→ **INSTRUCTIONS**
1. According to the forum text about the count-min sketch, what would a type parameter V require in addition to Ordering[V] because of Approximate?
2. Swap "series" for "line" in the rows, starting at the line "What is the smallest value displayed?" and ending at the end of the rows, and give those lines back with nothing else changed. Leave the pictures out.

→ **STUDY TEXT**

I like Joe's idea about splitting the responsibilities of the "core" CMS and the heavy hitters part. Notably, this helps to prevent the Ordering requirement from leaking everywhere into the core CMS code. I already noticed this leakage while working on the CMS[K] draft and wasn't too happy about it.

Also, turning CMS[K] (w/ hardcoded V=Long) into CMS[K, V] would give us the option to deprecate SketchMap, if that is desired.

Question: How important is turning also the "count value" Long into a type parameter V? (And thus, indirectly, how important is it to use CMS to replace SketchMap?) Without trying to make a suggestive statement, this will make the CMS implementation more complex. From what I understand, for instance, moving to a type parameter V means that we'd also need Numeric[V] in addition to Ordering[V] because of Approximate:

case class Approximate[N](min: N, estimate: N, max: N, probWithinBounds: Double)(implicit val numeric: Numeric[N]) { ... }

I think this would also mean that the "core" CMS[K, V] code -- the one without heavy hitters -- would need to require Numeric[V]. (And there might be more such required changes lurking in the code.)

Addendum: I think the Numeric[V] would also be required because of the following code in CountMinSketch.scala. I just list a few examples, but in general I am referring to (potentially all?) the lines that currently have 0L or 1L in them. From what I understand having "only" a Monoid[V] would not be enough to implement the following semantics, even though Monoid[V] would provide us with a zero element (aka 0L) -- but not with a one (aka 1L).

case class CMSZero(params: CMSParams) extends CMS {
  ...
  def totalCount = 0L
  def frequency(item: Long) = Approximate.exact(0L)
  def innerProduct(other: CMS) = Approximate.exact(0L)
  ..

→ **RECORDS SUPPLIED**
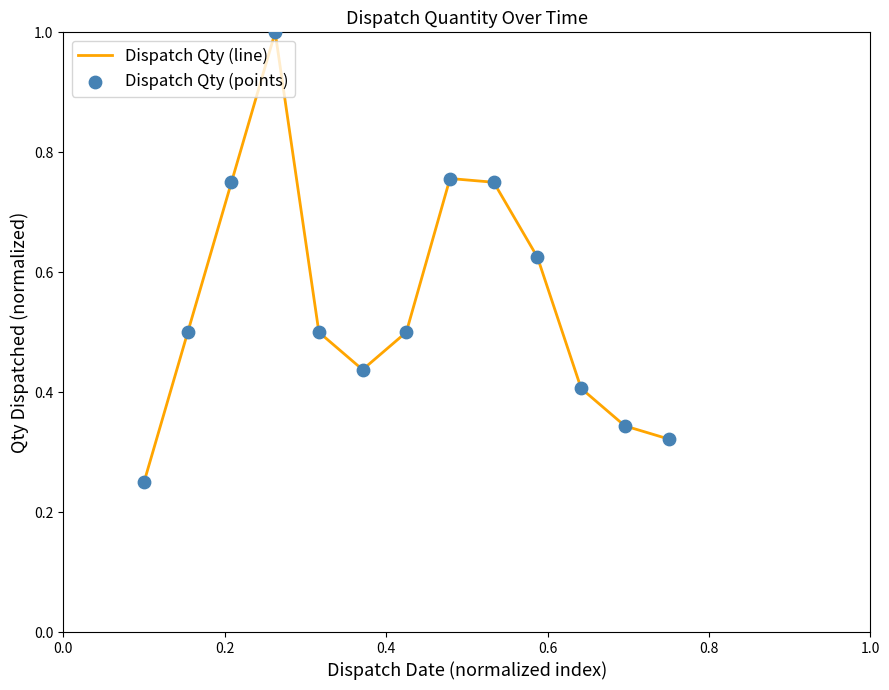

What is the greatest value displayed?

1.0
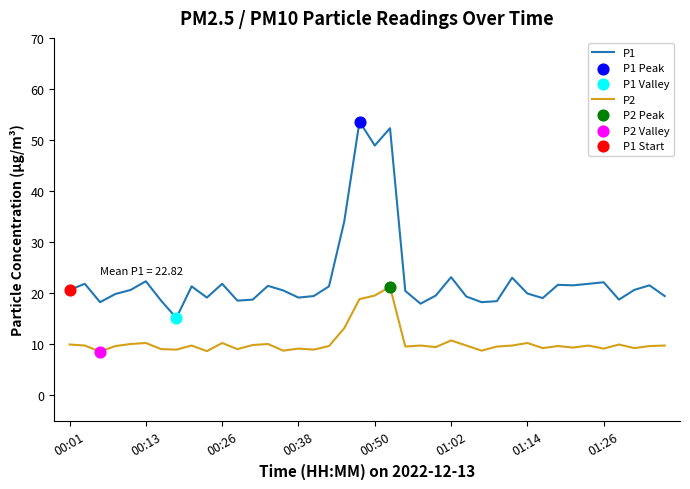

Which series has the widest spread of values?

P1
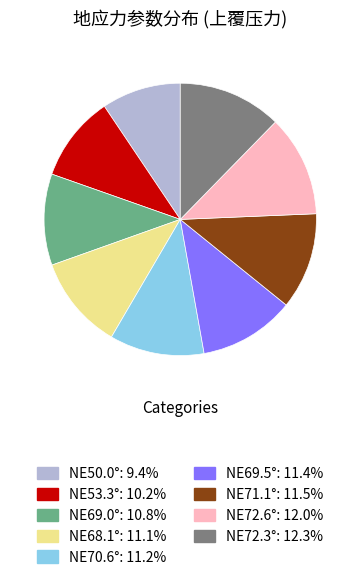

Is it true that NE72.3° is 12% of the pie?

True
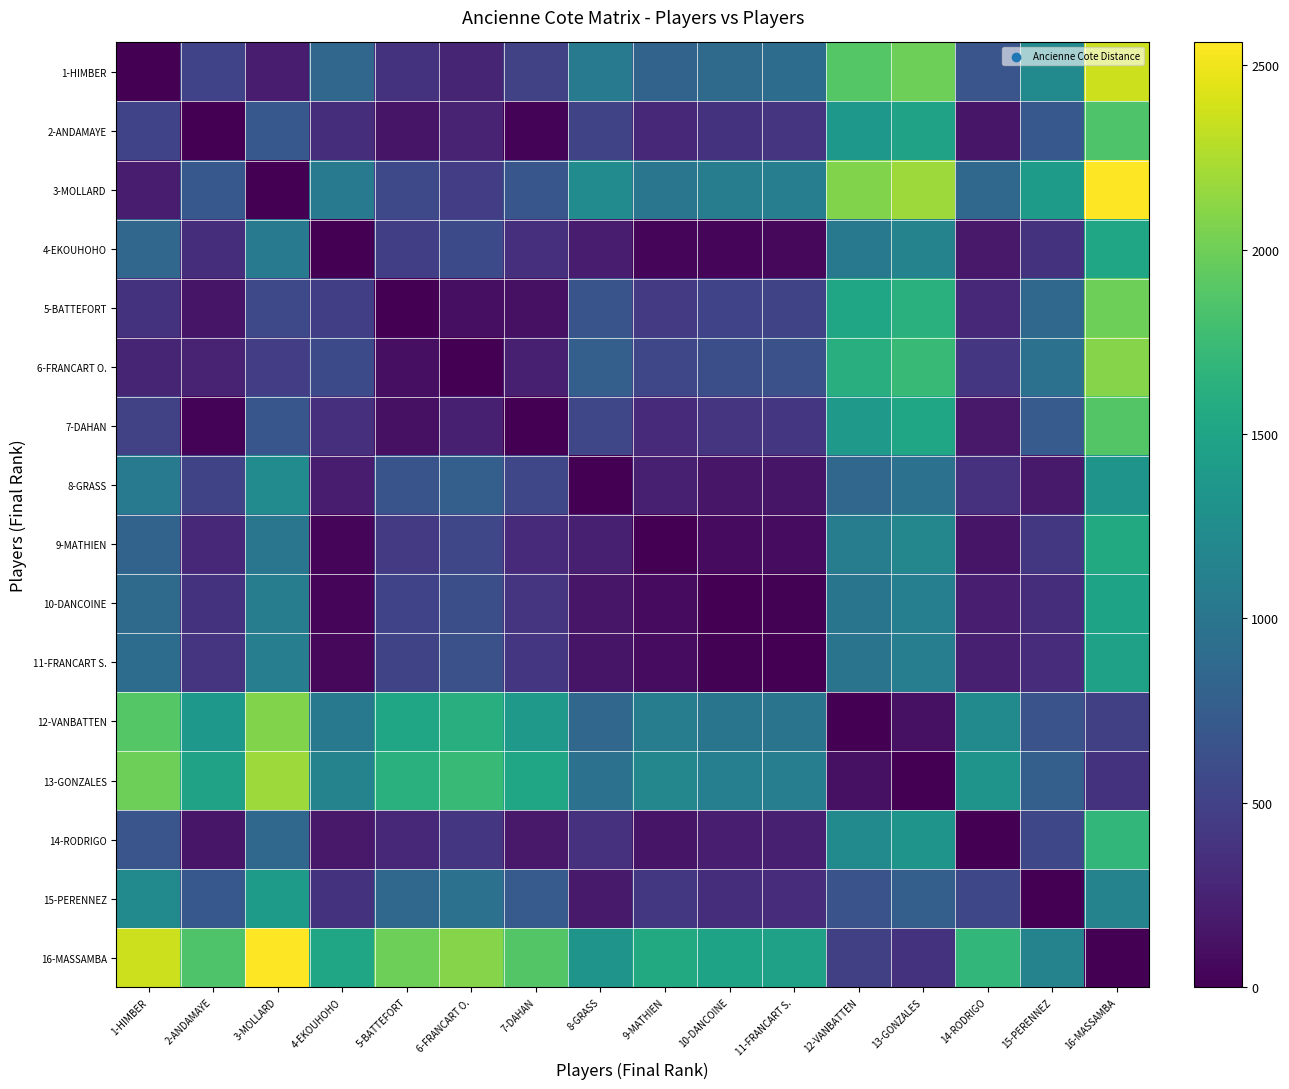

Which label corresponds to the smallest value in the chart?

1-HIMBER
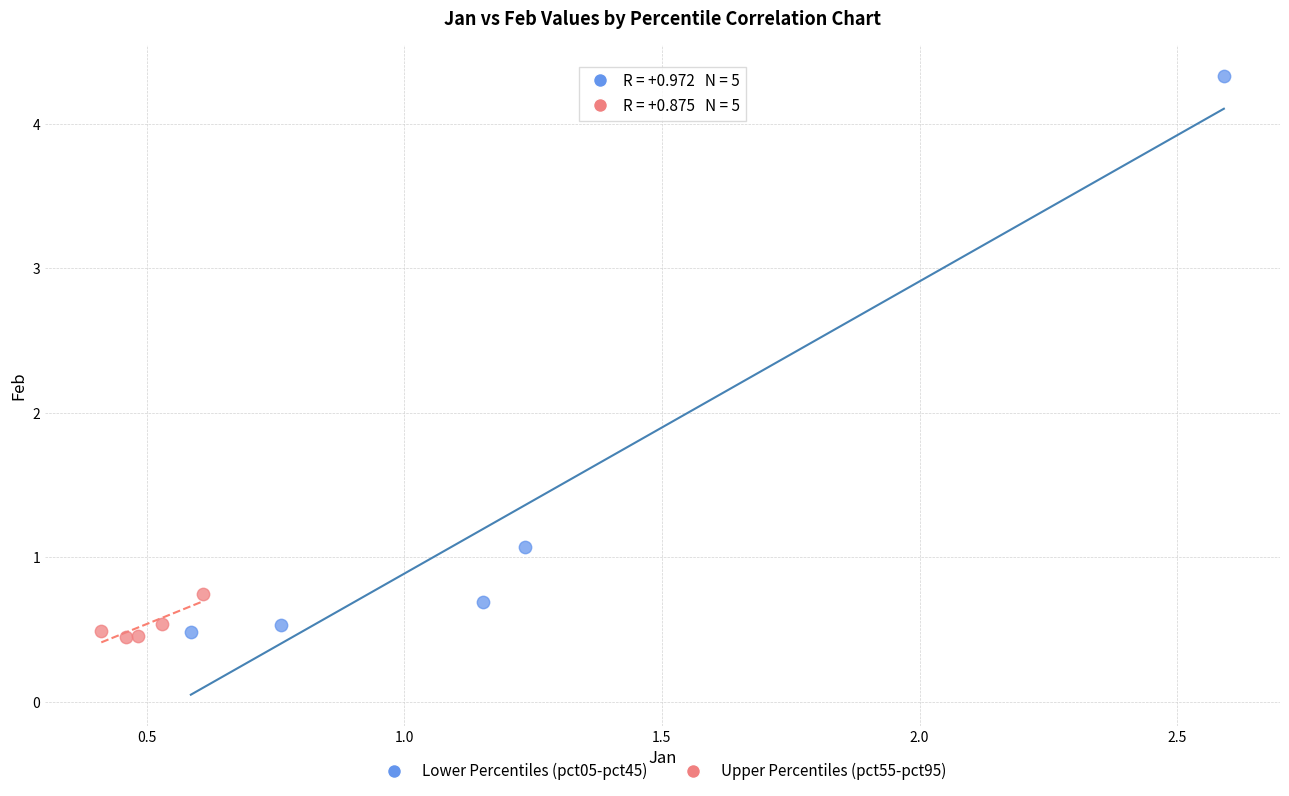

What are all the series names shown in the legend?

Lower Percentiles (pct05-pct45), Upper Percentiles (pct55-pct95)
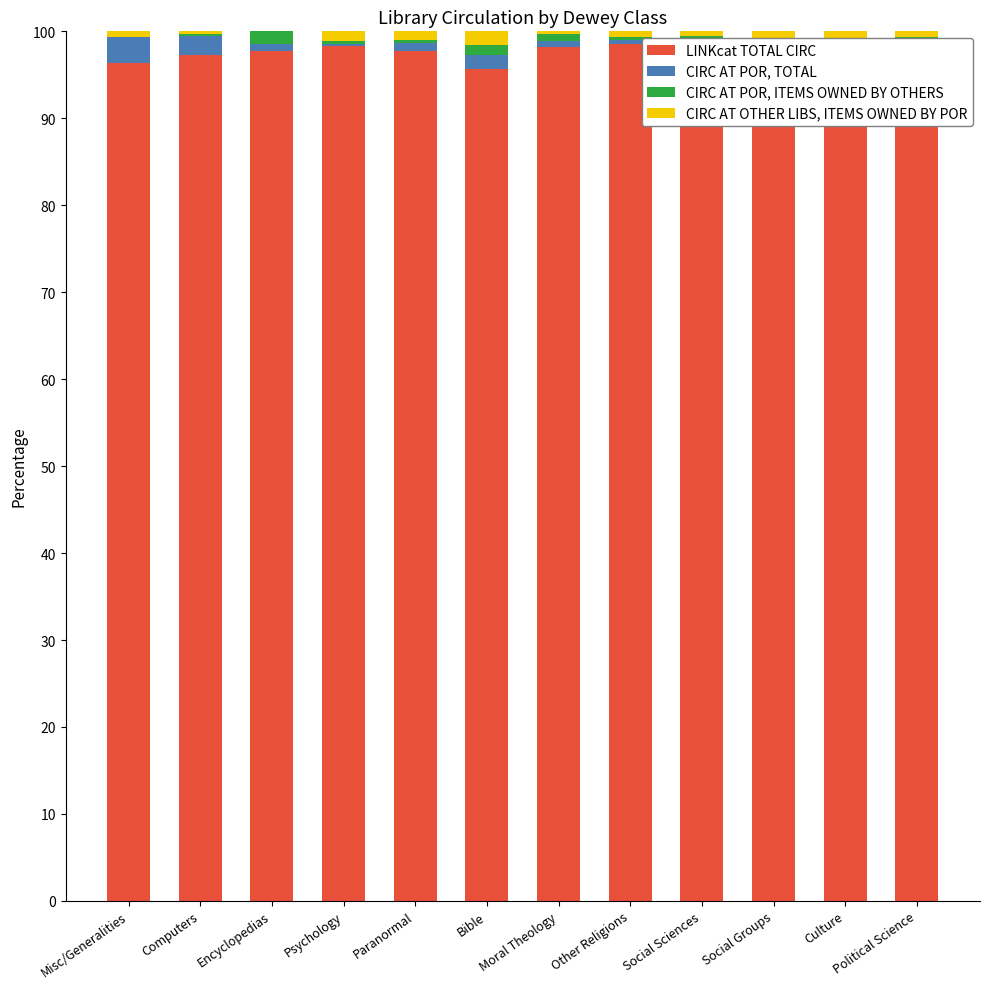

At which category is the sum across all series the highest?

Misc/Generalities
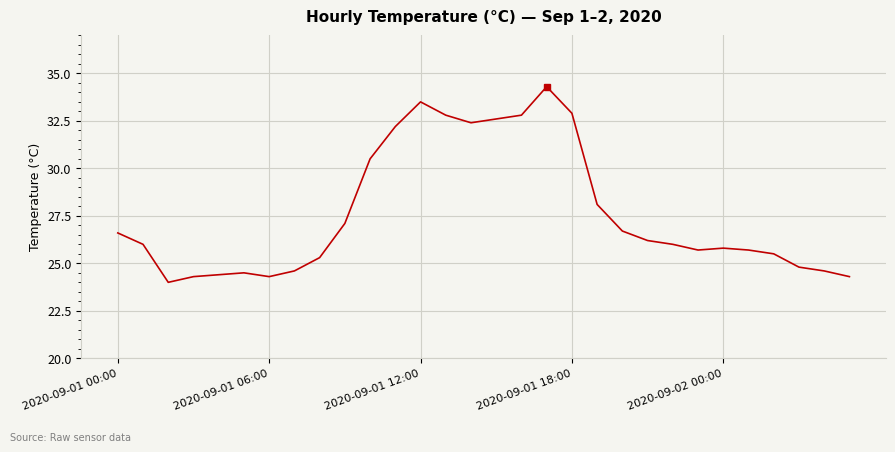

What is the smallest value displayed?

24.0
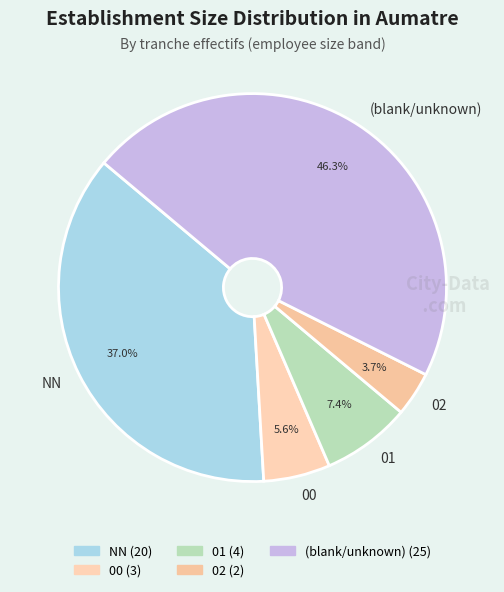

Which slice is the smallest?

02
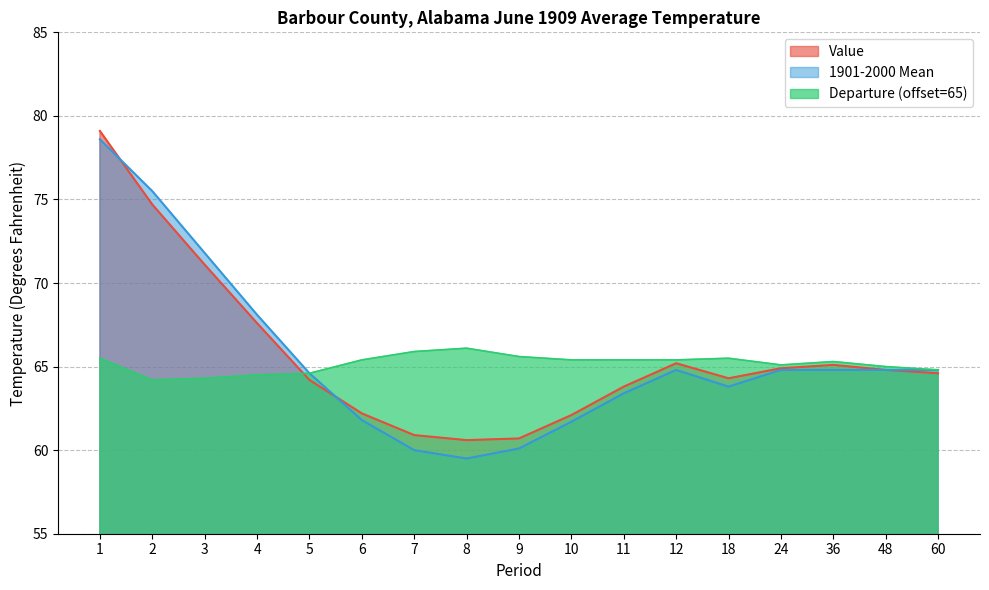

Which series changed the most between 12 and 60?

Value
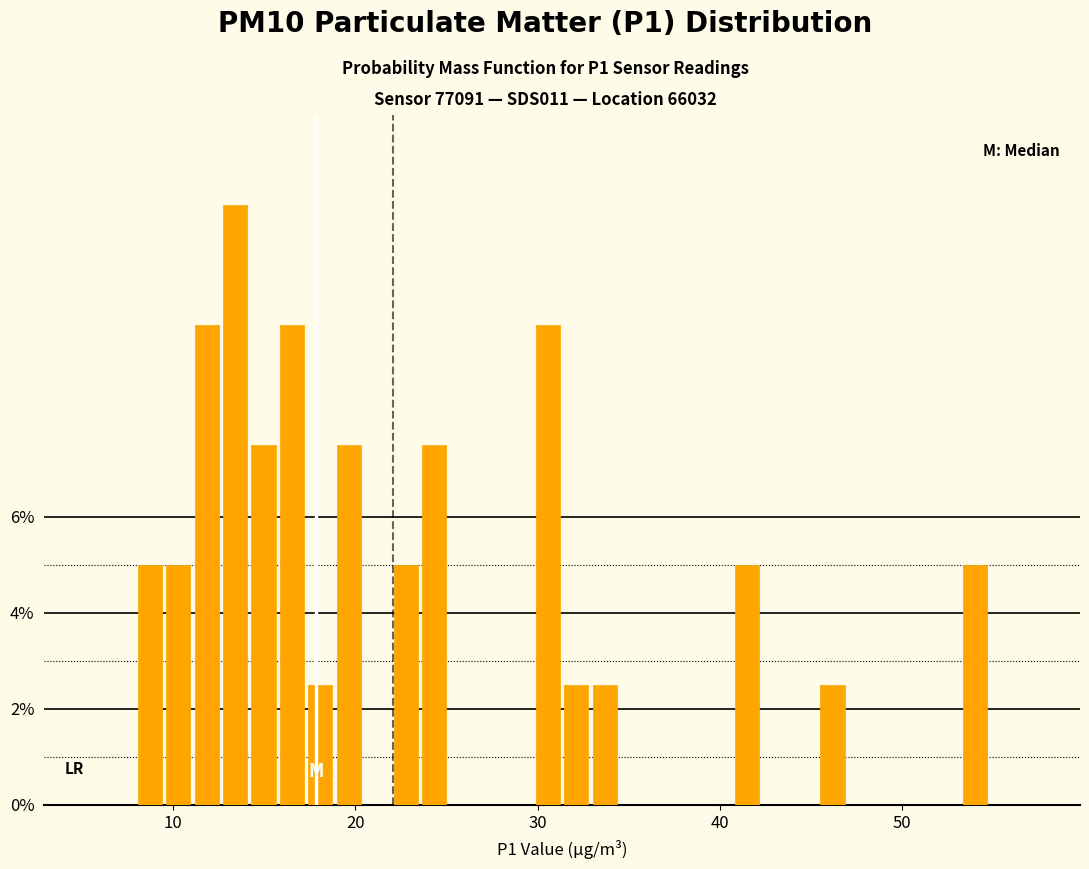

Around what value on the x-axis is the tallest bar? Give the approximate position of its centre, as read against the axis.

13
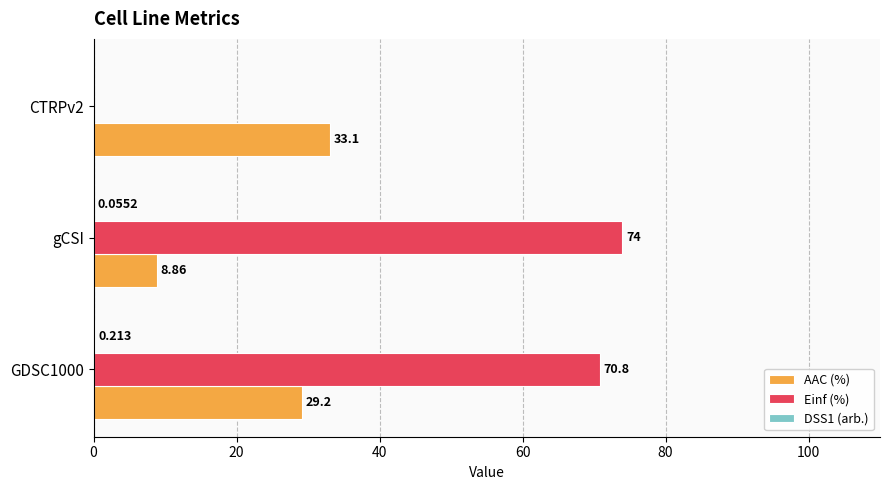

Between GDSC1000 and gCSI, which series saw the biggest shift?

AAC (%)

→ **ANSWERS TO EACH TASK**
1. Numeric[V]

2.
What is the smallest value displayed?

24.0

Which slice is the smallest?

02

Which line changed the most between 12 and 60?

Value

Around what value on the x-axis is the tallest bar? Give the approximate position of its centre, as read against the axis.

13

Between GDSC1000 and gCSI, which line saw the biggest shift?

AAC (%)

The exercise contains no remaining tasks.